Enrollment Up at Community Colleges After 5 Years of Decline
Administrators of the Ventura County Community College District credit savvy marketing and a deeper selection of general education classes. Students say that more employers these days are requiring college degrees.
Whatever the reasons, Ventura County’s three community colleges are attracting thousands more students than they were a year ago.
Registration for the fall semester, which begins Monday, is up more than 14% over last year, with the number of students at Moorpark, Ventura and Oxnard colleges again approaching its heyday of the late 1980s.
“The effort of the district was clearly to try and increase enrollment this year,” said Kay Faulconer, the acting vice president of instruction at Oxnard College.
“To do that, each college has made a commitment to increase our offerings in the general ed curriculum,” she said.
The figures represent a dramatic turnaround from each of the last five years. The district’s student population had plummeted every year, dropping from a high of nearly 33,000 students in 1990 to less than 26,000 a year ago.
Enrollment figures are critical to community colleges because state funding levels are determined by the number of students each district teaches.
For Carlos Gamino, a 23-year-old student returning to Ventura College, higher education translates to a better job down the road.
“It’s harder now to get jobs, so education is pretty mandatory,” said the psychology major, who hopes to transfer to UCLA when he finishes his general course work.
“But this year there’s more to offer in the district,” Gamino said. “There’s more options now than there ever have been.”
By Friday, when initial registration periods at each of the three campuses had ended, more than 25,000 people had signed up for fall classes. During the same period a year ago, just 21,932 students were enrolled.
In addition to attracting the most students overall--10,665--Moorpark College had the largest increase in its student population. The hilltop campus boasted an 18.5% rise in enrollment over the 1995 fall semester.
“We’ve tried to add classes to our schedule that are the core, basic general ed courses that most students need to take for prerequisites and to transfer to universities,” Moorpark College President James Walker said.
Walker also credited the district for advertising on cable television, as well as state legislators for keeping community college fees at $13 a unit for the upcoming year.
“This is the first year in a long time that there hasn’t been threats from Sacramento about the possibility of fees increasing,” he said. “Even when people are just talking about increasing fees, it’s discouraging to potential students.”
Oxnard College experienced a 16.3% increase in the number of people taking classes, enrolling more than 5,000 students for the semester.
Faulconer credited much of that boost to the college’s new satellite center in Camarillo, where more than 600 people have signed up for computer, foreign language and other classes.
“It’s always tough to identify a single variable,” she said. “But another factor is that we no longer have the differential fee for college graduates.
“The Camarillo center is attracting a number of people who have degrees and want classes for their personal or professional growth,” Faulconer said. “They may not have enrolled if there was still a differential fee.”
State legislators recently retracted a $50-per-unit fee for community college students who already hold bachelor’s degrees.
Another reason that more students are enrolling at Ventura County’s three community colleges is an overseas marketing campaign.
Since early this year, former Oxnard College President Elise Schneider has been traveling the globe in an attempt to recruit foreign students, who pay much higher tuition than California residents.
Schneider said she has attracted more than 60 students from other countries in the last six months.
“All of the recruits have their eyes set on UCLA,” said Schneider, who plans to return to Asia in October. “So I tell them that we’re the first two years, and the good relationships we have with [four-year] institutions.”
Tanya Paez is among the 3,500 or so new students within the three-campus district.
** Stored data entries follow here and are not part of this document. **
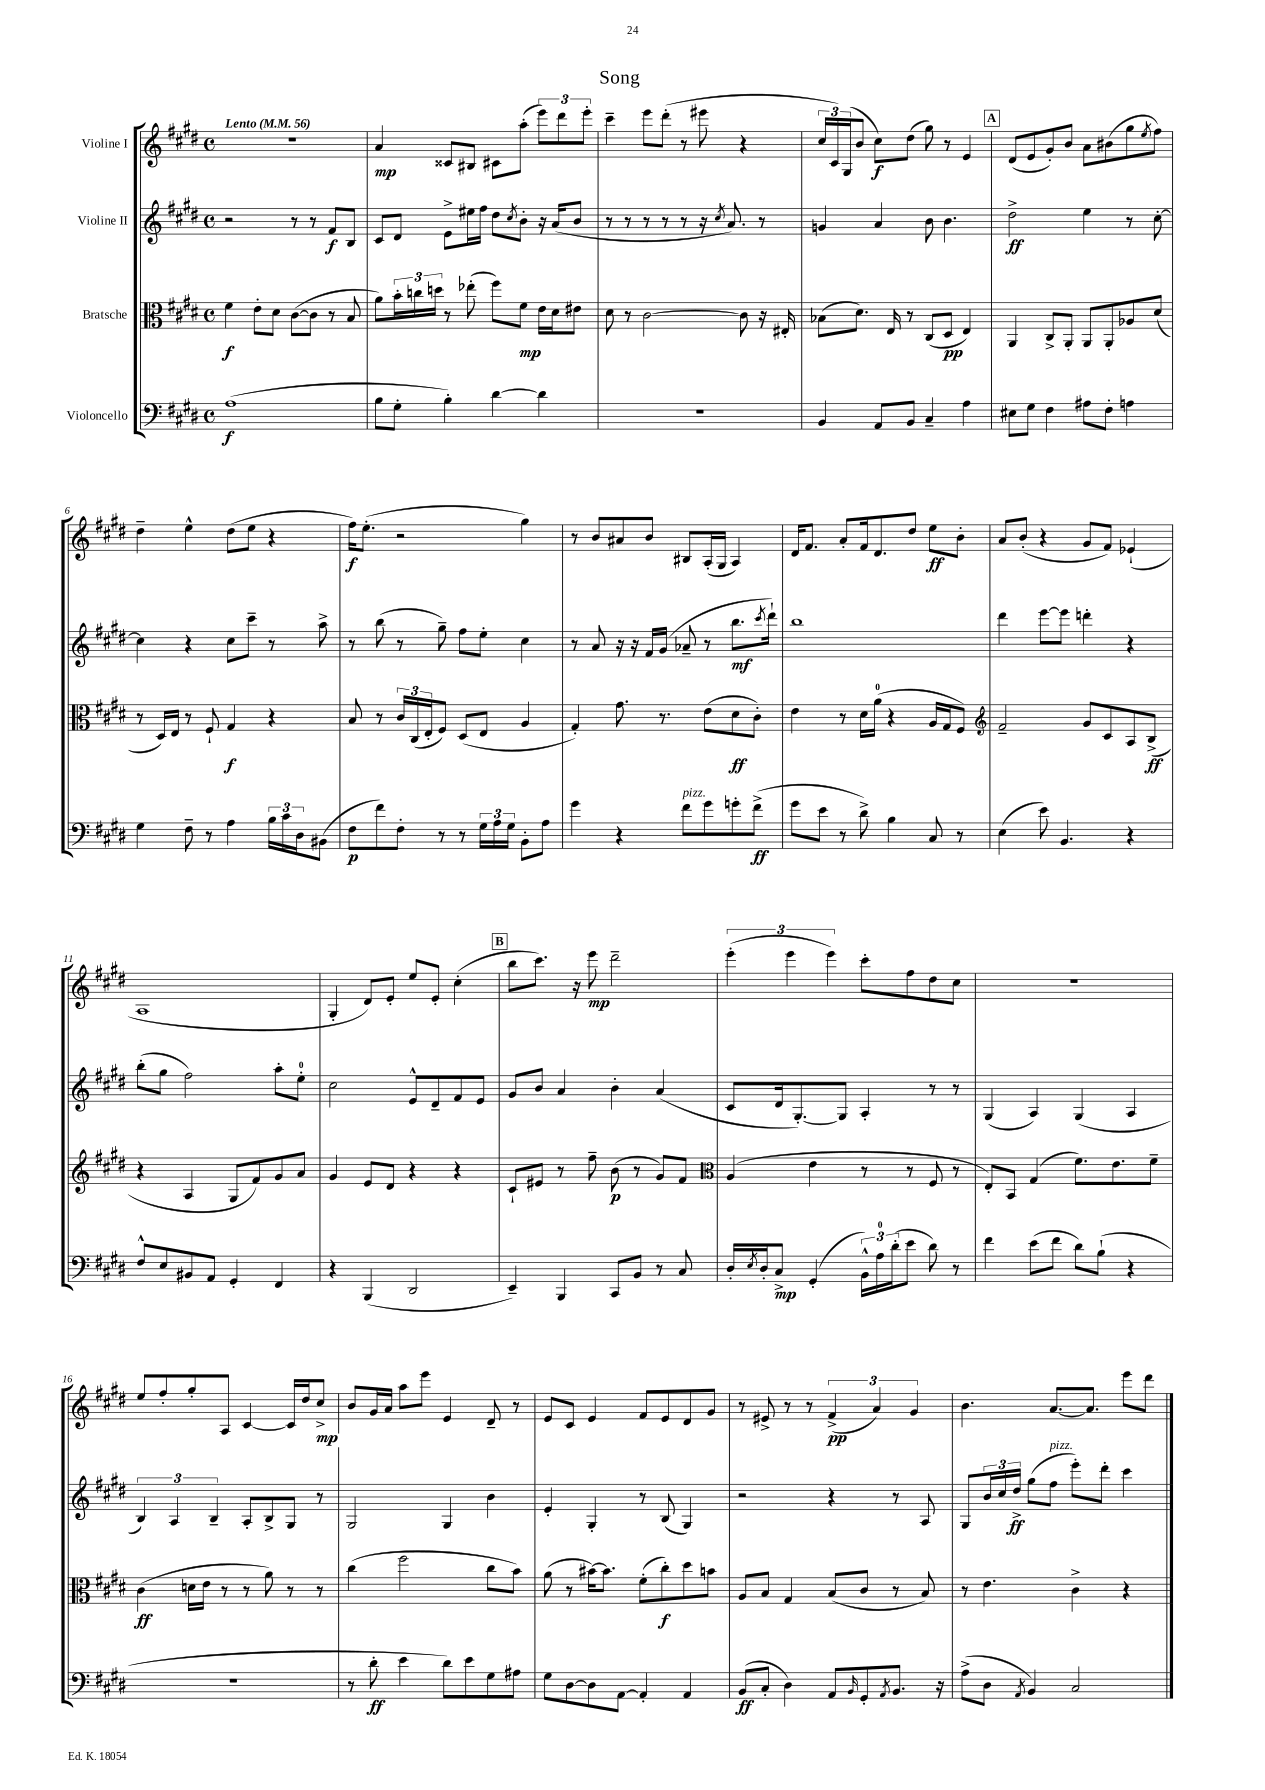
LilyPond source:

\header { title = "Song" }
<<
\new StaffGroup <<
\new Staff = "s0" \with { instrumentName = "Violine I" } {
    \clef treble \key e \major \defaultTimeSignature \time 4/4 \tempo "Lento" 4 = 56
    R1 |
    a'4\mp cisis'8 bis8 cis'8 a''8-.( \tuplet 3/2 { e'''8) dis'''8 e'''8-. } |
    cis'''4-- e'''8 dis'''8-.( r8 eis'''8 r4 |
    \tuplet 3/2 { cis''16 cis'16) gis16( } b'8 cis''8\f) dis''8( gis''8) r8 e'4 |
    \mark \markup { \box "A" } dis'8( e'8 gis'8-.) b'8 a'8 bis'8( gis''8 \acciaccatura { e''8 } fis''8) |
    dis''4-- e''4-^ dis''8( e''8 r4 |
    fis''16\f) e''8.-.( r2 gis''4) |
    r8 b'8 ais'8 b'8 bis8 a16-.( gis16 a4) |
    dis'16 fis'8. a'8-. fis'16 dis'8. dis''8 e''8\ff b'8-. |
    a'8 b'8-.( r4 gis'8 fis'8) ees'4-!( |
    a1 |
    gis4-. dis'8) e'8-. e''8 e'8-. cis''4-.( |
    \mark \markup { \box "B" } b''8 cis'''8.) r16 e'''8\mp dis'''2-- |
    \tuplet 3/2 { e'''4-.( e'''4 e'''4) } cis'''8-. fis''8 dis''8 cis''8 |
    R1 |
    e''8 fis''8-. gis''8-. a8 cis'4~ cis'16 dis''16 cis''8->\mp |
    b'8 gis'16 a'16 a''8 e'''8 e'4 dis'8-- r8 |
    e'8 cis'8 e'4 fis'8 e'8 dis'8 gis'8 |
    r8 eis'8-> r8 r8 \tuplet 3/2 { fis'4->\pp( a'4) gis'4 } |
    b'4. a'8.~ a'8. e'''8 dis'''8 \bar "|." |
}
\new Staff = "s1" \with { instrumentName = "Violine II" } {
    \clef treble \key e \major \defaultTimeSignature \time 4/4
    r2 r8 r8 fis'8\f b8 |
    cis'8 dis'8 e'8-> eis''16 fis''16 dis''8 \acciaccatura { cis''8 } b'8-. r16 a'16( b'8 |
    r8 r8 r8 r8 r8 r16 \acciaccatura { cis''8 } a'8.) r8 |
    g'4 a'4 b'8 b'4. |
    \mark \markup { \box "A" } dis''2->\ff e''4 r8 cis''8~-. |
    cis''4 r4 cis''8 cis'''8-- r8 a''8-> |
    r8 b''8( r8 gis''8--) fis''8 e''8-. cis''4 |
    r8 a'8 r16 r16 fis'16 gis'16( aes'8-- r8 b''8.\mf \acciaccatura { cis'''8 } dis'''16-!) |
    b''1 |
    dis'''4 e'''8~ e'''8 d'''4-. r4 |
    b''8-.( gis''8 fis''2) a''8-. e''8-0-. |
    cis''2 e'8-^ dis'8-- fis'8 e'8 |
    \mark \markup { \box "B" } gis'8 b'8 a'4 b'4-. a'4( |
    cis'8 dis'16 gis8.~-.) gis8 a4-. r8 r8 |
    gis4( a4) gis4( a4 |
    \tuplet 3/2 { b4) a4 b4-- } a8-. b8-> gis8 r8 |
    gis2 gis4 b'4 |
    e'4-. gis4-. r8 b8( gis4) |
    r2 r4 r8 a8 |
    gis8 \tuplet 3/2 { b'16 cis''16 dis''16->\ff } gis''8( fis''8^\markup { \italic "pizz." } e'''8-.) dis'''8-. cis'''4 \bar "|." |
}
\new Staff = "s2" \with { instrumentName = "Bratsche" } {
    \clef alto \key e \major \defaultTimeSignature \time 4/4
    fis'4\f e'8-. dis'8 cis'8~( cis'8 r8 b8 |
    a'8) \tuplet 3/2 { b'16-. c''16 d''16 } r8 ees''8-.( fis''8) fis'8\mp e'16 dis'16 eis'8 |
    dis'8 r8 cis'2~ cis'8 r16 eis16-. |
    bes8( dis'8.) e16 r8 cis8( dis8\pp e4) |
    \mark \markup { \box "A" } a,4 cis8-> a,8-. a,8 a,8-. aes8 dis'8( |
    r8 dis16) e16 r8 fis8-! gis4\f r4 |
    b8 r8 \tuplet 3/2 { cis'16 cis16( e16-. } fis8) dis8( e8 a4 |
    gis4-.) gis'8. r8. e'8( dis'8\ff cis'8-.) |
    e'4 r8 dis'16 a'16-0( r4 a16 gis16 fis8) |
    \clef treble fis'2-- gis'8 cis'8 a8 b8->\ff( |
    r4 a4 gis8 fis'8) gis'8 a'8 |
    gis'4 e'8 dis'8 r4 r4 |
    \mark \markup { \box "B" } cis'8-! eis'8 r8 fis''8-- b'8\p( r8 gis'8) fis'8 |
    \clef alto a4( e'4 r8 r8 fis8 r8 |
    e8-.) b,8 gis4( fis'8.) e'8. fis'8-- |
    cis'4\ff( d'16 e'16 r8 r8 a'8) r8 r8 |
    cis''4( fis''2 cis''8 b'8) |
    a'8( r8 bis'16~) bis'8. fis'8-.( cis''8-.\f) dis''8 b'8 |
    a8 b8 gis4 b8( cis'8 r8 b8) |
    r8 e'4. cis'4-> r4 \bar "|." |
}
\new Staff = "s3" \with { instrumentName = "Violoncello" } {
    \clef bass \key e \major \defaultTimeSignature \time 4/4
    a1\f( |
    b8 gis8-. b4-.) dis'4~ dis'4 |
    R1 |
    b,4 a,8 b,8 cis4-- a4 |
    \mark \markup { \box "A" } eis8 gis8 fis4 ais8 fis8-. a4 |
    gis4 fis8-- r8 a4 \tuplet 3/2 { b16 cis'16 dis16 } bis,8( |
    fis8\p fis'8) fis8-. r8 r8 \tuplet 3/2 { gis16 a16 gis16 } b,8-. a8 |
    gis'4 r4 fis'8^\markup { \italic "pizz." } gis'8 g'8-. fis'8->\ff( |
    gis'8 e'8 r8 dis'8->) b4 cis8 r8 |
    e4( e'8) b,4. r4 |
    fis8-^ e8 bis,8 a,8 gis,4-. fis,4 |
    r4 b,,4( dis,2 |
    \mark \markup { \box "B" } e,4--) b,,4 cis,8 b,8 r8 cis8 |
    dis16-. \acciaccatura { e8 } dis16-. cis8->\mp gis,4-.( \tuplet 3/2 { b,16-^) a16-0 dis'16-.( } e'8 dis'8) r8 |
    fis'4 e'8( fis'8 dis'8) b8-!( r4 |
    R1 |
    r8 dis'8-.\ff e'4 dis'8) e'8 gis8 ais8 |
    gis8 dis8~ dis8 a,8~ a,4-. a,4 |
    b,8\ff( cis8-. dis4) a,8 \grace { b,16 } gis,8-. \acciaccatura { a,8 } b,8. r16 |
    a8->( dis8 \acciaccatura { a,8 } b,4) cis2 \bar "|." |
}
>>
>>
Like hundreds of others, she has no idea what she wants to do for a living, but she wants to graduate from college.
To do that, she said, she must complete her general education requirements at Ventura College and then transfer to a four-year university.
“I got math and psychology OK, but all of the English classes were full,” said Paez, who just graduated from Santa Paula High School. “I’m not worried, though. I’ll find one somewhere.”